Chess Murder: Saverio Bellante 'Removed Tom O'Gorman's Lung & Claimed To Have Eaten His Heart'

One of Tom O'Gorman's lungs was found to be missing
One of Tom O'Gorman's lungs was found to be missing

A man who was knifed to death in a frenzied attack over a late night game of chess had one of his lungs removed during the attack, it has been revealed.

Researcher Tom O’Gorman was found badly mutilated in his north Dublin home in the early hours of Sunday morning.

A post-mortem examination of the 39-year-old’s body found one of his lungs had been removed and remains missing, leading to suspicions it was eaten, the Irish Mirror reports.

It adds he is believed to have been bludgeoned with a dumbbell before being stabbed.

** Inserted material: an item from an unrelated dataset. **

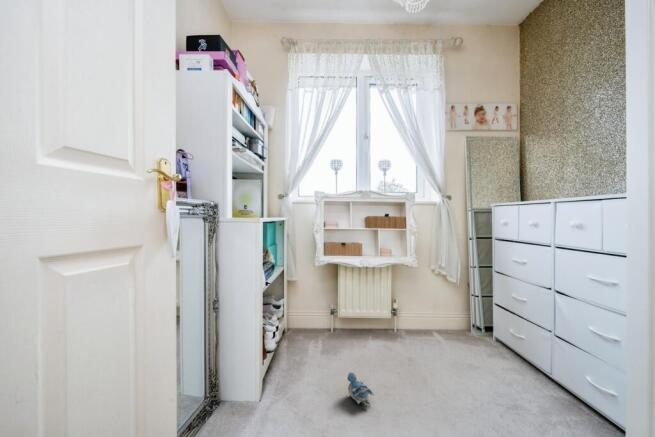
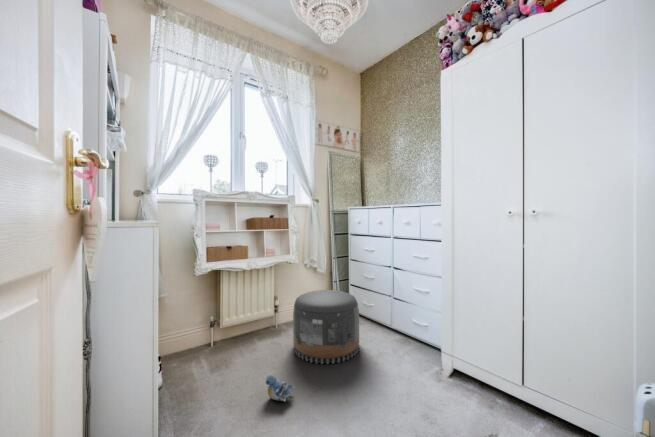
pouf: none [398,300,481,391] -> present [293,290,359,364]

The Belfast Telegraph writes that Bellante told gardai he ate his victim’s heart, though a source said: “The victim’s heart was intact but the post-mortem confirms that a lung was removed from the body and has not been located.”

Saverio Bellante has been charged with O'Gorman's murder

Bellante appeared before Blanchardstown District Court on Monday morning where he was formally charged with the murder of O’Gorman, who was a former journalist with The Voice Today, a Roman Catholic newspaper.

Bellante told the court “I am guilty” as he was charged, the Irish Independent writes. He was remanded in custody for a week.

O’Gorman is believed to have died after a violent row erupted over a chess move and spiralled out of control.

Investigating gardai are not looking for anyone else in connection with the death.

A Garda source said: "It was a very unpleasant scene for our people to walk into. This was a bizarre killing and the dead man sustained substantial injuries to his body."

A graduate of University College Dublin, O’Gorman was more recently a researcher with the Dublin-based Catholic lobby group the Iona Institute.

A Garda van carrying Bellante arrives at Blanchardstown District Court, Dublin, on Monday

He was living at the family home after his mother died in 2012. His father had also passed away.

He is believed to have taken in a lodger in recent months to help supplement his income.

It is not thought there were any drink or drugs involved in the incident.

In a statement, David Quinn, director of The Iona Institute, said O'Gorman's friends and colleagues were devastated at his death.

"On behalf of everyone at The Iona Institute, I would like to express our total shock and deep sorrow at the terrible and untimely death of Tom O'Gorman," he said.

"Tom was a friend as well as a work colleague to us all."

Quinn confirmed O'Gorman had been working as a researcher at the Iona Institute for the past seven years.

"Most of us knew him from before then, in some cases all the way back to his days at UCD," he said.

"He was a fond and dear friend and we will all miss him. We extend our deepest commiserations to his family and above all to his sister and brother, Catherine and Paul."